Goal Is to Create A Support Network
In terms of numbers, the goal for the 2013 Walk MS is $21,050 (up from last year’s $17,000) with at least 155 walkers from a broader area — not just Washington, but all of Franklin County, plus Warren and Gasconade counties, even Rolla.
But Chairman Monica Chwascinski is hopeful the walk will do more than just raise funds.
“It’s all about getting people out, raising awareness,” she said, noting her real goal is making it easier for people with MS to access help and support.
“There are only three people in Franklin County who are receiving services through the National MS Society . . . and it has so many resources to offer — treatment options, therapeutic options, physical therapy centers, equipment and devices. They can sometimes help with these things for people who can’t afford them.
“They can provide cooling vests in the summer, because when people with MS get overheated, it’s hard on their nerves,” she added. “They can provide scholarship programs for college. They have a camp, Camp Hope, for kids with MS.”
These are the kinds of things Monica Chwascinski wants to make sure people with MS are aware of, and she wants to bring as many people with the disease together to make connections and establish a network.
“There already is a local support group for people with MS, but Jenna and I have also talked about starting a Facebook page for people with MS,” she said.
The page, Mid-Mo Connections for MS, should be live in early August.
“It will be more informational and social, with dates of upcoming events like MuckFest, the screwball tourney or other fundraisers.”

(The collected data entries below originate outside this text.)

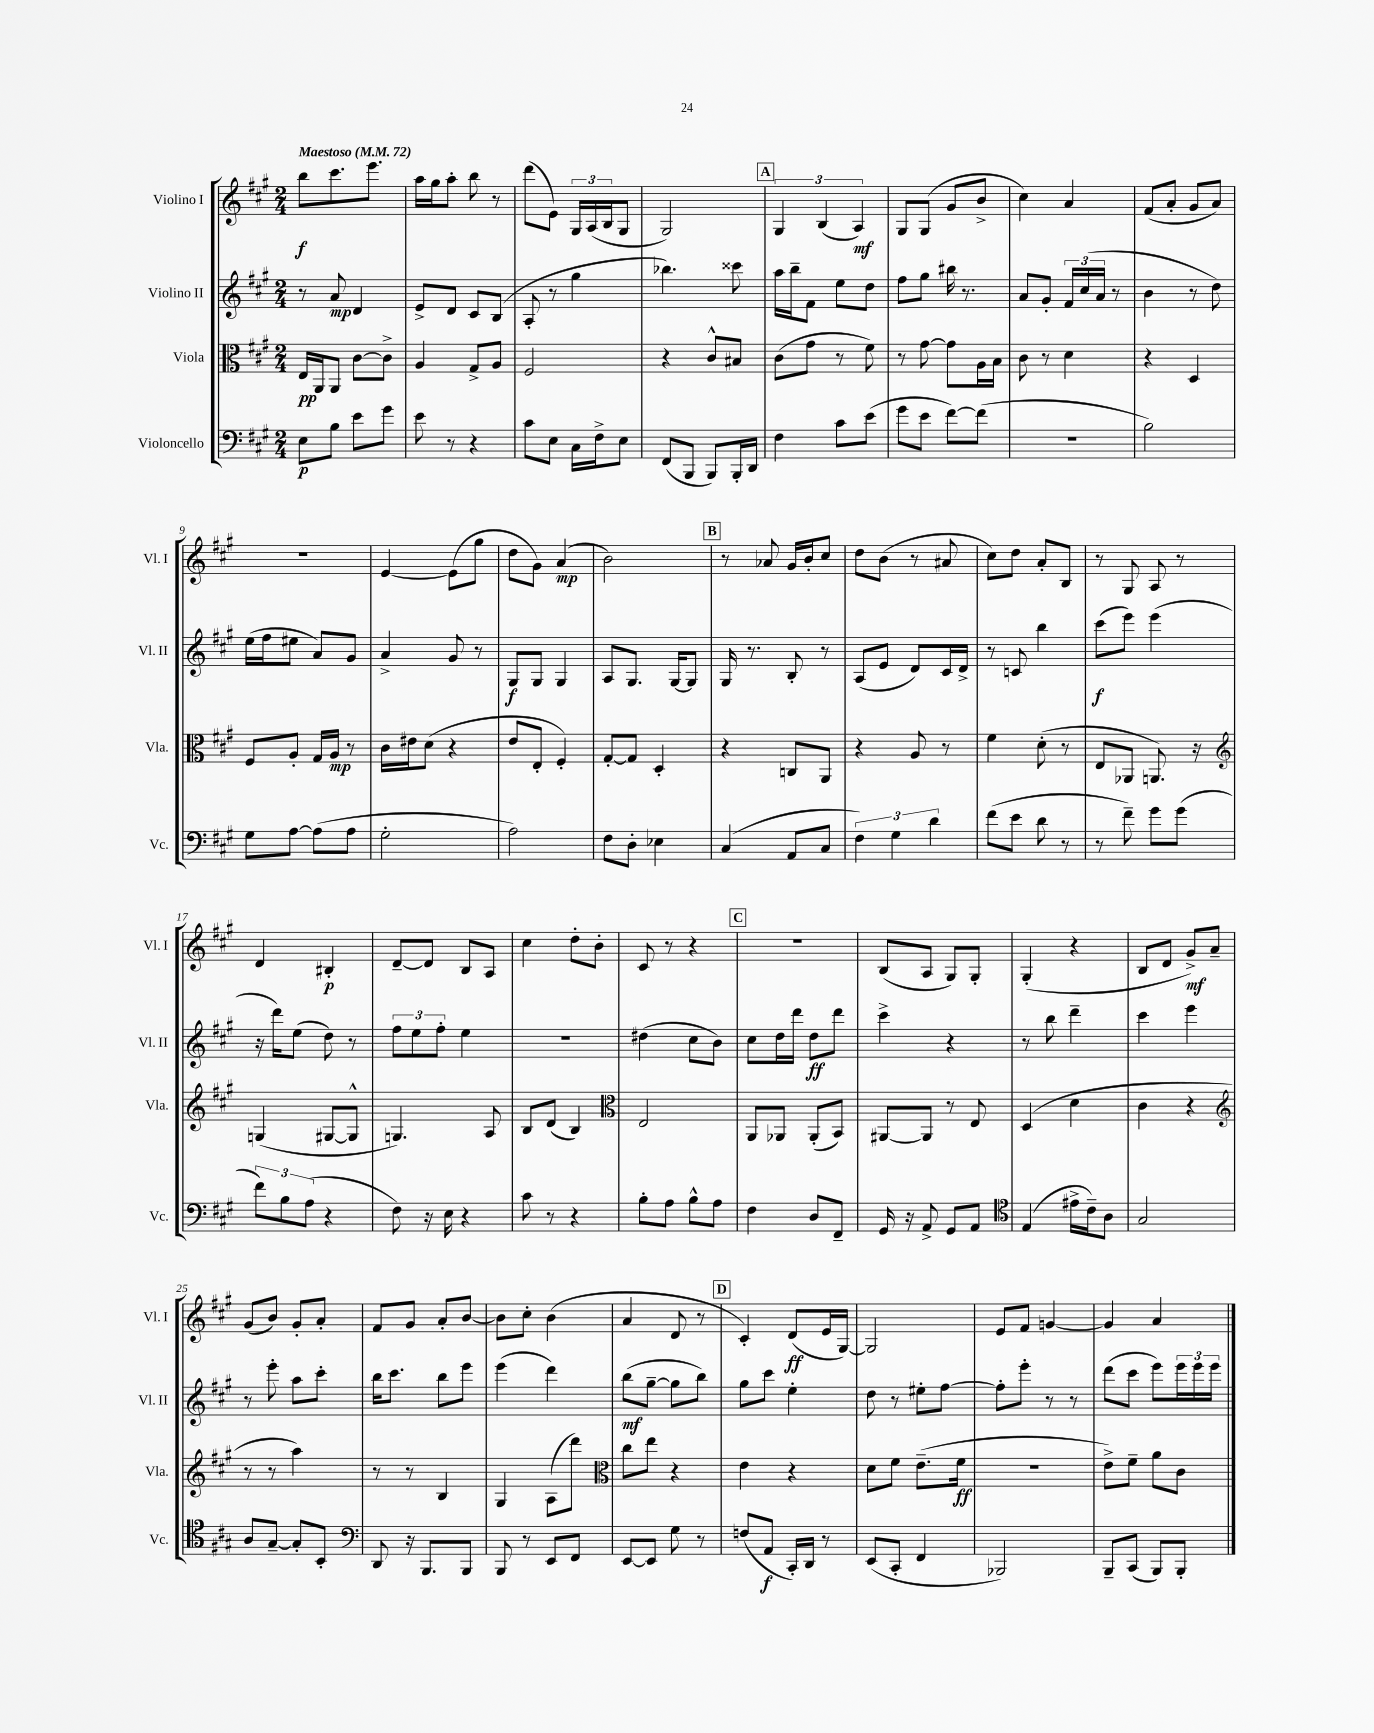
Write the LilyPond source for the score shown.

<<
\new StaffGroup <<
\new Staff = "s0" \with { instrumentName = "Violino I" shortInstrumentName = "Vl. I" } {
    \clef treble \key a \major \numericTimeSignature \time 2/4 \tempo "Maestoso" 4 = 72
    b''8\f cis'''8. e'''8. |
    a''16 gis''16 a''8-. b''8 r8 |
    d'''8( e'8) \tuplet 3/2 { gis16 a16( b16 } gis8 |
    gis2) |
    \mark \markup { \box "A" } \tuplet 3/2 { gis4 b4( a4\mf) } |
    gis8 gis8( gis'8 b'8-> |
    cis''4) a'4 |
    fis'8( a'8-. gis'8 a'8) |
    R2 |
    e'4~ e'8( gis''8 |
    d''8 gis'8) a'4\mp( |
    b'2) |
    \mark \markup { \box "B" } r8 aes'8 gis'16 b'16-. cis''8 |
    d''8 b'8( r8 ais'8 |
    cis''8) d''8 a'8-. b8 |
    r8 gis8 a8 r8 |
    d'4 bis4-.\p |
    d'8~-- d'8 b8 a8 |
    cis''4 d''8-. b'8-. |
    cis'8 r8 r4 |
    \mark \markup { \box "C" } r2 |
    b8( a8 gis8) gis8-. |
    gis4-.( r4 |
    b8 d'8 gis'8->\mf) a'8-- |
    gis'8( b'8) gis'8-. a'8-. |
    fis'8 gis'8 a'8-. b'8~ |
    b'8 cis''8-. b'4( |
    a'4 d'8 r8 |
    \mark \markup { \box "D" } cis'4-.) d'8\ff( e'16 gis16~) |
    gis2 |
    e'8 fis'8 g'4~ |
    g'4 a'4 \bar "|." |
}
\new Staff = "s1" \with { instrumentName = "Violino II" shortInstrumentName = "Vl. II" } {
    \clef treble \key a \major \numericTimeSignature \time 2/4
    r8 a'8\mp d'4 |
    e'8-> d'8 cis'8 b8( |
    a8-. r8 gis''4 |
    bes''4.) cisis'''8 |
    \mark \markup { \box "A" } a''16 b''16-- fis'8 e''8 d''8 |
    fis''8 gis''8 bis''16 r8. |
    a'8 gis'8-. \tuplet 3/2 { fis'16 cis''16( a'16 } r8 |
    b'4 r8 d''8) |
    e''16( fis''16 eis''8 a'8) gis'8 |
    a'4-> gis'8 r8 |
    gis8\f gis8 gis4 |
    a8 gis8. gis16~ gis8 |
    \mark \markup { \box "B" } gis16 r8. b8-. r8 |
    a8( e'8 d'8) cis'16 d'16-> |
    r8 c'8 b''4 |
    cis'''8\f( e'''8) e'''4( |
    r16 d'''16) e''8( d''8) r8 |
    \tuplet 3/2 { fis''8 e''8 fis''8-. } e''4 |
    r2 |
    dis''4( cis''8 b'8) |
    \mark \markup { \box "C" } cis''8 d''16 d'''16 d''8\ff d'''8 |
    cis'''4-> r4 |
    r8 b''8 d'''4-- |
    cis'''4 e'''4 |
    r8 e'''8-. a''8 cis'''8-. |
    b''16 cis'''8. b''8 e'''8 |
    e'''4( d'''4) |
    b''8\mf( gis''8~-- gis''8 b''8) |
    \mark \markup { \box "D" } gis''8 cis'''8 e''4-. |
    d''8 r8 eis''8-. fis''8~ |
    fis''8-. e'''8-. r8 r8 |
    d'''8( cis'''8 e'''8) \tuplet 3/2 { e'''16 e'''16 e'''16 } \bar "|." |
}
\new Staff = "s2" \with { instrumentName = "Viola" shortInstrumentName = "Vla." } {
    \clef alto \key a \major \numericTimeSignature \time 2/4
    e16\pp a,16 a,8 cis'8~ cis'8-> |
    a4 gis8-> a8 |
    fis2 |
    r4 cis'8-^ bis8 |
    \mark \markup { \box "A" } cis'8( gis'8 r8 fis'8) |
    r8 gis'8~ gis'8 a16 b16 |
    cis'8 r8 d'4 |
    r4 d4 |
    fis8 a8-. gis16 a16\mp r8 |
    cis'16 eis'16 d'8( r4 |
    e'8 e8-. fis4-.) |
    gis8~-. gis8 d4-. |
    \mark \markup { \box "B" } r4 c8 a,8 |
    r4 a8 r8 |
    fis'4 d'8-.( r8 |
    e8 aes,8 a,8.) r16 |
    \clef treble g4( gis8~ gis8-^ |
    g4.) a8 |
    b8 d'8( b4) |
    \clef alto e2 |
    \mark \markup { \box "C" } a,8 aes,8 aes,8-.( b,8) |
    ais,8~ ais,8 r8 e8 |
    d4( d'4 |
    cis'4 r4 |
    \clef treble r8 r8 a''4) |
    r8 r8 b4 |
    gis4 a8( d'''8) |
    \clef alto cis''8 e''8 r4 |
    \mark \markup { \box "D" } e'4 r4 |
    d'8 fis'8 e'8.--( fis'16\ff |
    R2 |
    e'8->) fis'8-- a'8 cis'8 \bar "|." |
}
\new Staff = "s3" \with { instrumentName = "Violoncello" shortInstrumentName = "Vc." } {
    \clef bass \key a \major \numericTimeSignature \time 2/4
    e8\p b8 e'8 gis'8 |
    e'8 r8 r4 |
    cis'8 e8 cis16 fis16-> e8 |
    fis,8( b,,8 b,,8) b,,16-. d,16 |
    \mark \markup { \box "A" } fis4 cis'8 e'8( |
    gis'8 e'8 fis'8~) fis'8( |
    r2 |
    b2) |
    gis8 a8~ a8( a8 |
    gis2-. |
    a2) |
    fis8 d8-. ees4 |
    \mark \markup { \box "B" } cis4( a,8 cis8 |
    \tuplet 3/2 { fis4) gis4 d'4 } |
    fis'8( e'8 d'8 r8 |
    r8 fis'8--) gis'8 gis'8( |
    \tuplet 3/2 { fis'8) b8 a8( } r4 |
    fis8) r16 e16 r4 |
    cis'8 r8 r4 |
    b8-. a8 b8-^ a8 |
    \mark \markup { \box "C" } fis4 d8 fis,8-- |
    gis,16 r16 a,8-> gis,8 a,8 |
    \clef tenor e4( eis'16-> cis'16--) a8 |
    gis2 |
    a8 gis8~-- gis8-. b,8-. |
    \clef bass d,8 r16 b,,8. b,,8 |
    b,,8 r8 e,8 fis,8 |
    e,8~ e,8 gis8 r8 |
    \mark \markup { \box "D" } f8( a,8\f cis,16-.) d,16 r8 |
    e,8( cis,8-. fis,4 |
    bes,,2) |
    b,,8-- cis,8( b,,8) b,,8-. \bar "|." |
}
>>
>>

In addition to Walk MS, a “footprint” fund-raising campaign will be held July 24-Aug. 11. Businesses around Franklin, Gasconade and Warren counties will ask customers if they would like to purchase an orange paper footprint for a $1 donation to Walk MS. The footprints will feature the donors’ names and be posted around the store, much like campaigns for causes like Children’s Miracle Network.
Businesses that sell $500 or more of footprints will then be considered a sponsor for the MS Walk, said Monica Chwascinski.
Participating in the Walk MS is free. There is no registration fee. Walkers are asked to bring donations.
Chwascinski said people shouldn’t feel like they only have to ask for large sum donations. Any amount helps.
“Just ask five friends for $5 each, and it adds up,” she remarked.
All of the funds raised through the Walk MS event here stay in the Gateway area to drive research, provide equipment to patients, support Camp Hope, adapt vehicles for people with MS and finance other programs.
People can register for Walk MS online through the Gateway chapter (www.gatewaymssociety.org) or at the event. They can form a team or join another.
Everyone who raises $125 receives an orange MS T-shirt.